Update an existing Iceberg metastore agent with the UI

  1. From the Dashboard, select an instance under Instances.
  2. Under Filesystems & Agents, select Metastore Agents.
  3. Select your Iceberg agent from the list.
  4. Update your desired parameters on the Metastore Connection.

Any updates to agents will require authentication input to be provided again.

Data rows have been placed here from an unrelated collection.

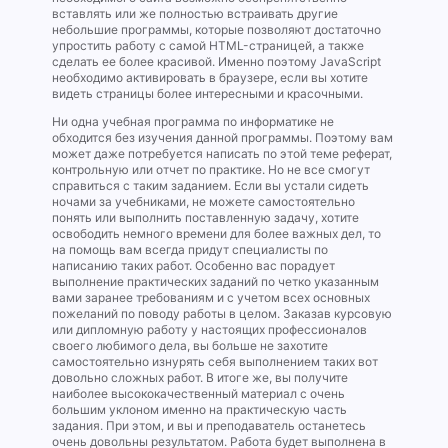
вставлять или же полностью встраивать другие
небольшие программы, которые позволяют достаточно
упростить работу с самой HTML-страницей, а также
сделать ее более красивой. Именно поэтому JavaScript
необходимо активировать в браузере, если вы хотите
видеть страницы более интересными и красочными.
Ни одна учебная программа по информатике не
обходится без изучения данной программы. Поэтому вам
может даже потребуется написать по этой теме реферат,
контрольную или отчет по практике. Но не все смогут
справиться с таким заданием. Если вы устали сидеть
ночами за учебниками, не можете самостоятельно
понять или выполнить поставленную задачу, хотите
освободить немного времени для более важных дел, то
на помощь вам всегда придут специалисты по
написанию таких работ. Особенно вас порадует
выполнение практических заданий по четко указанным
вами заранее требованиям и с учетом всех основных
пожеланий по поводу работы в целом. Заказав курсовую
или дипломную работу у настоящих профессионалов
своего любимого дела, вы больше не захотите
самостоятельно изнурять себя выполнением таких вот
довольно сложных работ. В итоге же, вы получите
наиболее высококачественный материал с очень
большим уклоном именно на практическую часть
задания. При этом, и вы и преподаватель останетесь
очень довольны результатом. Работа будет выполнена в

Update an Iceberg metastore agent with the CLI

To update an Iceberg agent with the CLI, use the hive agent configure iceberg hive CLI command:

Example update of an existing Iceberg agent
hive agent configure iceberg hive --name ice1 --username admin2
info

An Iceberg agent health check status may report incorrectly if updated repeatedly. See the following Known issue for more information.

tip

Remember to define your target filesystem and add any accompanying data migrations for the tables and databases you need to migrate.

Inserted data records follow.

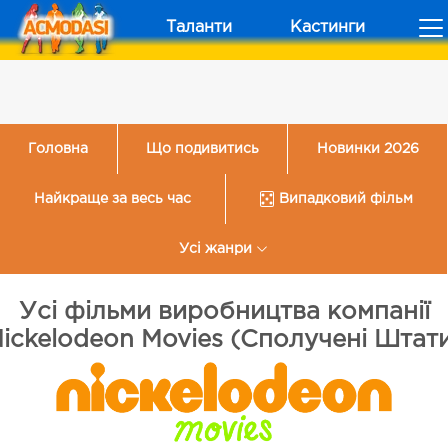
Таланти
Кастинги
Головна
Що подивитись
Новинки 2026
Найкраще за весь час
Випадковий фільм
Усі жанри
Усі фільми виробництва компанії
ickelodeon Movies (Сполучені Штат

Additional Iceberg Hive configuration

Specify any additional configuration required to connect to your specific Watsonx.data Iceberg Hive Catalog instance using a hive-site.xml file in the Hadoop XML configuration format. Supply this configuration when adding your agent using the Configuration Path field in the UI or with the --config-path when using the CLI. See the examples below for some common types of configuration which may be required depending on your specific Watsonx.data instance.

tip

Ensure the user running Data Migrator can access the path and file specified when you supply additional configuration.

Example: Provide target metastore security credentials

The example below uses client configuration to specify the authentication mode, username and password required to connect to the target metastore. The example specifically demonstrates use of a JCEKS credential provider file used to store the security credential.

Example hive-site.xml
<configuration>
<property>
<name>hive.metastore.client.auth.mode</name>
<value>PLAIN</value>
</property>
<property>
<name>hive.metastore.client.plain.username</name>
<value>metastoreuser1</value>
</property>
<property>
<name>hadoop.security.credential.provider.path</name>
<value>localjceks://file/etc/cirata/hivemigrator/watsonx_truststore/wandisco-watsonx.jceks</value>
</property>
...
...
</configuration>

Example: SSL configuration

For example, if your Watsonx.data Hive Catalog metastore provides a certificate, provide additional configuration to your Iceberg agent to trust this certificate.

Example hive-site.xml
<configuration>
<property>
<name>hive.metastore.truststore.type</name>
<value>JKS</value>
</property>
<property>
<name>hive.metastore.truststore.path</name>
<value>file:///etc/cirata/hivemigrator/watsonx_truststore/cacerts</value>
</property>
<property>
<name>hive.metastore.truststore.password</name>
<value>changeme</value>
</property>
...
...
</configuration>

Next steps

If you have already added Metadata Rules, create a Metadata Migration. You can also add metadata rules with the hive rule add CLI command to define the scope then create a metadata migration with hive migration add.